On dit que le nom « Hikawa » lui-même vient de la rivière Hiikawa (ou rivière Hii, kawa signifiant « rivière ») qui se situe dans la préfecture de Shimane, le cadre du mythe de Yamata-no-Orochi.

Le pavillon des prières du sanctuaire Musashi Ichi-no-miya Hikawa, dans la préfecture de Saitama (Pixta)
Le pavillon des prières du sanctuaire Musashi Ichi-no-miya Hikawa, dans la préfecture de Saitama (Pixta)

Le sanctuaire principal des sanctuaires Hikawa est appelé Musashi Ichi-no-miya Hikawa. « Ichi-no-miya », ou « sanctuaire numéro 1 » est un système né au début de l’époque de Heian (794–1185), qui désigne dans chaque région les sanctuaires au rang le plus élevé. Cette dénomination fait comprendre que ce lieu attirait des croyants depuis très longtemps dans la région alentour de Tokyo.

L’eau qui jaillit de « l’étang du serpent » se trouve dans l’enceinte du sanctuaire et coule dans « l’étang du dieu ». On voyait sans doute un lien entre l’eau abondante et la légende du serpent géant Yamata-no-Orochi. Encore aujourd’hui, ce sanctuaire est très populaire auprès de ceux qui souhaitent faire un bon mariage.

Hachiman, le dieu le plus vénéré du Japon

Parmi les 80 000 sanctuaires shintô qui existent au Japon, le dieu vénéré le plus souvent est Hachiman. Si l’on compte les petits hokora (sanctuaire shintô miniature dans un plus grand sanctuaire ou au bord du chemin) et les petits sanctuaires chez des particuliers ou dans les entreprises consacrées à Inari, le dieu des récoltes, celui-ci en a davantage. Mais si l’on ne prend en compte que les dieux priés dans les sanctuaires, c’est Hachiman qui l’emporte.
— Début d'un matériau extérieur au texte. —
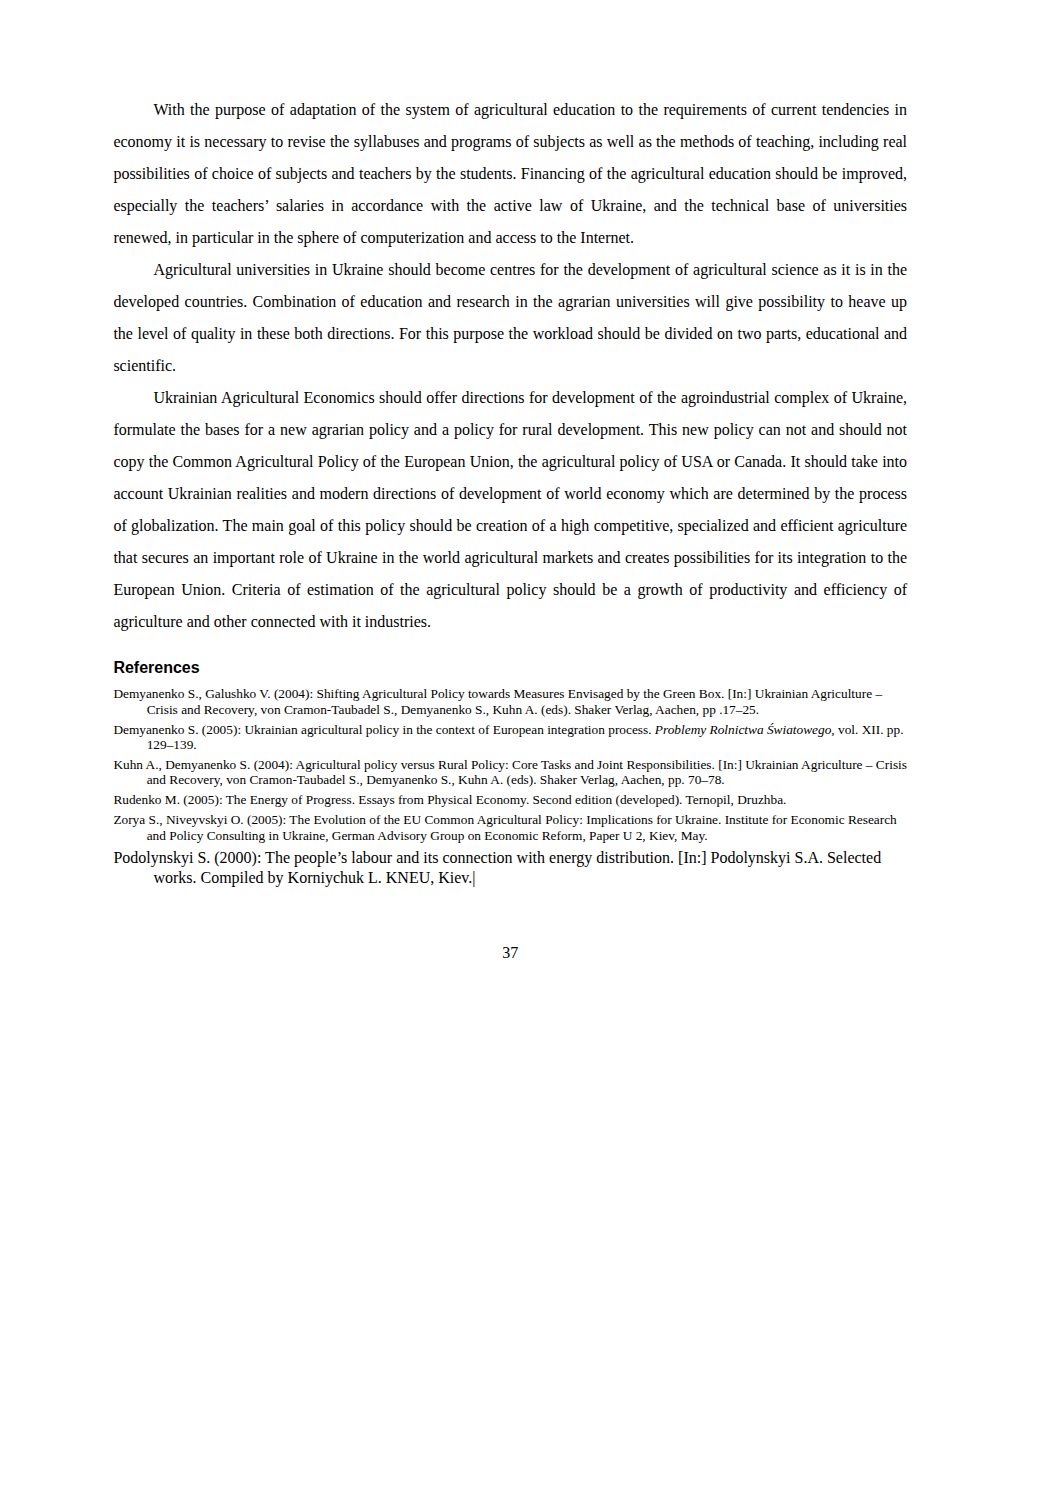With the purpose of adaptation of the system of agricultural education to the requirements of current tendencies in economy it is necessary to revise the syllabuses and programs of subjects as well as the methods of teaching, including real possibilities of choice of subjects and teachers by the students. Financing of the agricultural education should be improved, especially the teachers’ salaries in accordance with the active law of Ukraine, and the technical base of universities renewed, in particular in the sphere of computerization and access to the Internet.
Agricultural universities in Ukraine should become centres for the development of agricultural science as it is in the developed countries. Combination of education and research in the agrarian universities will give possibility to heave up the level of quality in these both directions. For this purpose the workload should be divided on two parts, educational and scientific.
Ukrainian Agricultural Economics should offer directions for development of the agroindustrial complex of Ukraine, formulate the bases for a new agrarian policy and a policy for rural development. This new policy can not and should not copy the Common Agricultural Policy of the European Union, the agricultural policy of USA or Canada. It should take into account Ukrainian realities and modern directions of development of world economy which are determined by the process of globalization. The main goal of this policy should be creation of a high competitive, specialized and efficient agriculture that secures an important role of Ukraine in the world agricultural markets and creates possibilities for its integration to the European Union. Criteria of estimation of the agricultural policy should be a growth of productivity and efficiency of agriculture and other connected with it industries.
References
Demyanenko S., Galushko V. (2004): Shifting Agricultural Policy towards Measures Envisaged by the Green Box. [In:] Ukrainian Agriculture – Crisis and Recovery, von Cramon-Taubadel S., Demyanenko S., Kuhn A. (eds). Shaker Verlag, Aachen, pp .17–25.
Demyanenko S. (2005): Ukrainian agricultural policy in the context of European integration process. Problemy Rolnictwa Światowego, vol. XII. pp. 129–139.
Kuhn A., Demyanenko S. (2004): Agricultural policy versus Rural Policy: Core Tasks and Joint Responsibilities. [In:] Ukrainian Agriculture – Crisis and Recovery, von Cramon-Taubadel S., Demyanenko S., Kuhn A. (eds). Shaker Verlag, Aachen, pp. 70–78.
Rudenko M. (2005): The Energy of Progress. Essays from Physical Economy. Second edition (developed). Ternopil, Druzhba.
Zorya S., Niveyvskyi O. (2005): The Evolution of the EU Common Agricultural Policy: Implications for Ukraine. Institute for Economic Research and Policy Consulting in Ukraine, German Advisory Group on Economic Reform, Paper U 2, Kiev, May.
Podolynskyi S. (2000): The people’s labour and its connection with energy distribution. [In:] Podolynskyi S.A. Selected works. Compiled by Korniychuk L. KNEU, Kiev.|
37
Hachiman une divinité mystérieuse. Son nom n’apparaît ni dans le Kojiki ni dans le Nihon Shoki (Chronique du Japon). C’était à l’origine un dieu vénéré à Usa dans l’actuelle préfecture d'Ōita, sur l’île de Kyûshû. Par la suite, il a été dit que c’était Ôjin, le quinzième empereur. C’est la raison pour laquelle Hachiman est considéré au même titre qu’Amaterasu comme la divinité ancestrale d’un empereur.

La construction du Grand Bouddha du temple Tôdai-ji (au VIIIe siècle à Nara) a permis à Hachiman de prendre de l’importance à la cour. Pendant l’époque de Nara (710-794), ce dieu a, dit-on, envoyé un message divin dans lequel il exprimait son intention de collaborer à l’édification du Grand Bouddha. La foi en cette divinité a ensuite progressé dans la capitale parce qu’un autre de ses messages divins lors d’un conflit autour de la famille impériale allait dans le sens de protéger la lignée de l’empereur. Enfin, la cour a décerné le titre de boddhisattva à la divinité Hachiman.

Ainsi, au moment où le Japon se dirigeait vers le syncrétisme des kami et bouddhas, Hachiman est devenu un kami protégeant le bouddhisme.

Le sanctuaire Iwashimizu Hachiman de Kyoto (Pixta)
Le sanctuaire Iwashimizu Hachiman de Kyoto (Pixta)

Hachiman a ensuite été vénéré au sud de Heian-kyô, c’est-à-dire Kyoto, à un endroit qui est à l’origine du sanctuaire Iwashimizu Hachiman d’aujourd’hui. Minamoto no Yoshiie, l’ancêtre de Minamoto no Yoritomo qui créera le shogunat de Kamakura (1185-1333), se présentait comme Hachiman Tarô Yoshiie puisque c’est dans ce sanctuaire qu’il avait accompli le rite genpuku qui marquait l’entrée dans la vie adulte des nobles. Yoshiie a toujours vénéré Hachiman qu’il considérait comme sa divinité tutélaire. Le sanctuaire de Tsuruoka Hachiman à Kamakura est aussi connu comme un sanctuaire associé à Yoshiie et aux origines de Yoritomo.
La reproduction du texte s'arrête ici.